Your objective = Find and copy each line of the records where the string "bladder" shows up.

::: Given information

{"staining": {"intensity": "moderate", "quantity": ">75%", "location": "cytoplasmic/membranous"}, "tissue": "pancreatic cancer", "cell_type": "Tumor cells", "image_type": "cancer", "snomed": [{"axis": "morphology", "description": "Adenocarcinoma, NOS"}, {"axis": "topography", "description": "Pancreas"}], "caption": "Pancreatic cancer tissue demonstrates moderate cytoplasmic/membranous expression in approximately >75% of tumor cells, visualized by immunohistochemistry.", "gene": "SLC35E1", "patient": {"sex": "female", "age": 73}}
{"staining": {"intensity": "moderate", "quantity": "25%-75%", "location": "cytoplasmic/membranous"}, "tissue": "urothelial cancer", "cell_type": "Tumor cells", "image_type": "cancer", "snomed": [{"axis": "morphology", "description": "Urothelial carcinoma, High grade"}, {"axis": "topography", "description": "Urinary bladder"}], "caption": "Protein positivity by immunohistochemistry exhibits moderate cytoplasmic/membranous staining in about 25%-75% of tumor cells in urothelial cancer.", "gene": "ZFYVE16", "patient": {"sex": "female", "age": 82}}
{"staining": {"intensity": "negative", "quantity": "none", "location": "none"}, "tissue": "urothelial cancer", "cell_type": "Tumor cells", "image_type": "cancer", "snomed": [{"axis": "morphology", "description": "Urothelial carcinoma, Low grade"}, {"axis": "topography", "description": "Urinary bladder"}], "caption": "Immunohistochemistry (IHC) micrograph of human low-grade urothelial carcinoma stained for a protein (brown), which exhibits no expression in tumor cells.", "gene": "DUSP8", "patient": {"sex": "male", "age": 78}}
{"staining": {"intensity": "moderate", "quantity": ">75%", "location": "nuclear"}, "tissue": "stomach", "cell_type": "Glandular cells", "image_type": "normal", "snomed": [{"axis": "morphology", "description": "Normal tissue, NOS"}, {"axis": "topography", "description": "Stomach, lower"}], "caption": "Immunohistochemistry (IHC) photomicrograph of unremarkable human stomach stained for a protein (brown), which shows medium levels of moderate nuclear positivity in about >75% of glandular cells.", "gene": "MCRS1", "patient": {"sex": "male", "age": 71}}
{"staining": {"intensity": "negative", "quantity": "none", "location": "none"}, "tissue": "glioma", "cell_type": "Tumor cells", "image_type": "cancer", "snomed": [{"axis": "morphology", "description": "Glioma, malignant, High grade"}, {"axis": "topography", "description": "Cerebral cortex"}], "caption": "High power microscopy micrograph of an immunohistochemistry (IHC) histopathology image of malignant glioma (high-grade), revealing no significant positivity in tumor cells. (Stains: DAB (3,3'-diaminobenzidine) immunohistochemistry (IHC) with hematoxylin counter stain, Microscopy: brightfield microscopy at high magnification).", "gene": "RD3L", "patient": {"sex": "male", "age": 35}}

::::::

Result of the exercise =
{"staining": {"intensity": "moderate", "quantity": "25%-75%", "location": "cytoplasmic/membranous"}, "tissue": "urothelial cancer", "cell_type": "Tumor cells", "image_type": "cancer", "snomed": [{"axis": "morphology", "description": "Urothelial carcinoma, High grade"}, {"axis": "topography", "description": "Urinary bladder"}], "caption": "Protein positivity by immunohistochemistry exhibits moderate cytoplasmic/membranous staining in about 25%-75% of tumor cells in urothelial cancer.", "gene": "ZFYVE16", "patient": {"sex": "female", "age": 82}}
{"staining": {"intensity": "negative", "quantity": "none", "location": "none"}, "tissue": "urothelial cancer", "cell_type": "Tumor cells", "image_type": "cancer", "snomed": [{"axis": "morphology", "description": "Urothelial carcinoma, Low grade"}, {"axis": "topography", "description": "Urinary bladder"}], "caption": "Immunohistochemistry (IHC) micrograph of human low-grade urothelial carcinoma stained for a protein (brown), which exhibits no expression in tumor cells.", "gene": "DUSP8", "patient": {"sex": "male", "age": 78}}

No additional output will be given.